AN ENCOURAGING WORD FOR June 14, 2007 - written by Dr. Thomas Lane Butts, Pastor Emeritus, Monroeville First United Methodist Church and posted here with his permission.
Several weeks ago I boarded a plane in Chicago at 7:00 a.m. and landed in Mobile, Alabama at 8:45 a.m. We were traveling about 30,000 feet at more than 500 m.p.h. From before the time of Jesus until the 20th century speed of travel was limited to the speed of a galloping horse. Rockets propelling astronauts into space move at more than 10 times the speed of sound. When I was growing up during the Great Depression our primary mode of transportation was a 2 mule wagon. I remember the first radio in our community. We walked two miles on Saturday night to hear the Grand Ole Opry. Our family bought our first radio from Sears and Roebuck after the beginning of World War II. As a child, I sat in awe before that radio as we listened to the "war news."

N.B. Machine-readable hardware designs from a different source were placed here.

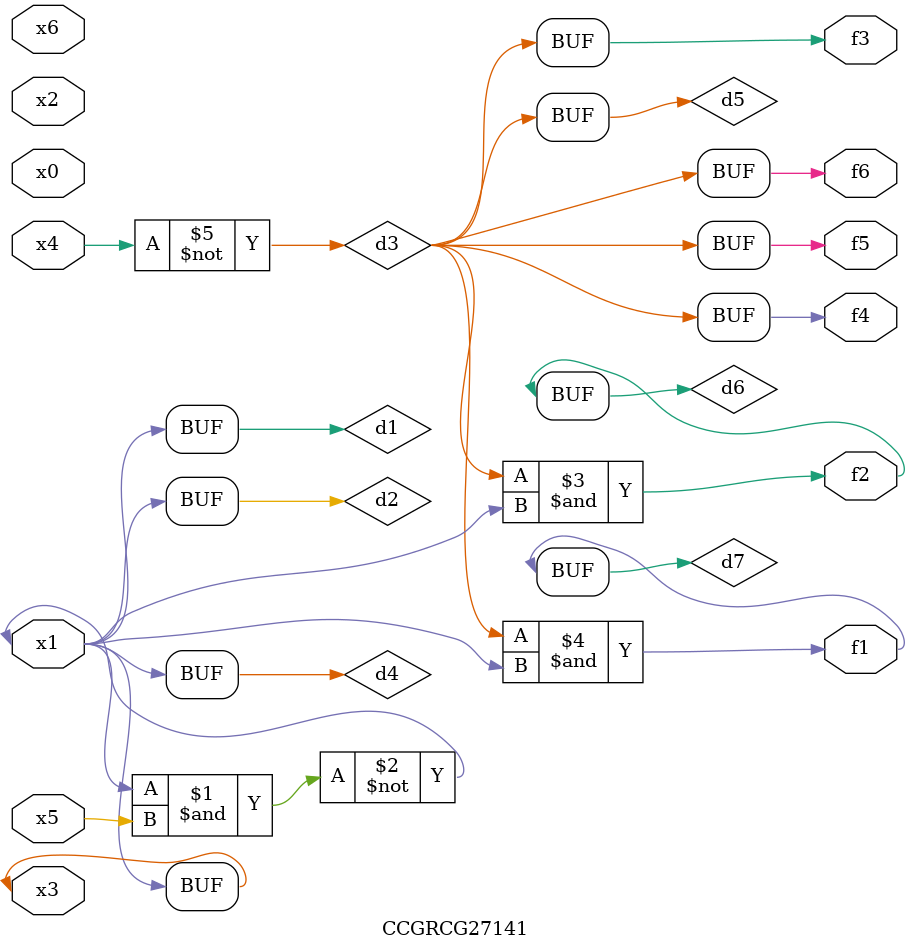
<source format=v>
module CCGRCG27141(
	input x0, x1, x2, x3, x4, x5, x6,
	output f1, f2, f3, f4, f5, f6
);

	wire d1, d2, d3, d4, d5, d6, d7;

	buf (d1, x1, x3);
	nand (d2, x1, x5);
	not (d3, x4);
	buf (d4, d1, d2);
	buf (d5, d3);
	and (d6, d3, d4);
	and (d7, d3, d4);
	assign f1 = d7;
	assign f2 = d6;
	assign f3 = d5;
	assign f4 = d5;
	assign f5 = d5;
	assign f6 = d5;
endmodule

</source>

Here are some interesting facts from a newsletter I read about how our world is changing.
The U.S. Department of Labor estimates that today’s learner will have 10 to 14 jobs by age 38.
According to the U.S. Department of Labor, 1 out of 4 workers today is working for a company for whom they have been employed less that 1 year.
More than 1 out of 2 are working for a company for whom they have worked less than 5 years.
According to former Secretary of Education, Richard Riley, the top 10 jobs that will be in demand in 2010 didn’t exist in 2004.
We are currently preparing students for jobs that don’t yet exist – jobs that will be using technologies that haven’t yet been invented, in order to solve problems we don’t even know are problems yet.
More than 3,000 new books are published daily.
It is estimated that a week’s worth of the New York Times contains more information than a person was likely to come across in a lifetime in the 18th century.
For the students starting a four-year technical degree, this means that half of what they learn in their first year of study will be outdated by their third year of study.
There are some things that have never changed and never will. Loneliness and the sense of awe when a child is born; the hunger of the human heart for meaning and purpose in life. The whole spectrum of human feelings from the deepest hurt to the most ecstatic joy is a constant. The innate need for some meaningful connection with that "unseen other" from whose hand we suppose we come. The spiritual nature and needs of humans never change.
If the world is moving too fast for you, go to your church this Sunday and you will be in the presence of the unchanged and unchanging. That is a source of comfort and encouragement in a scary world.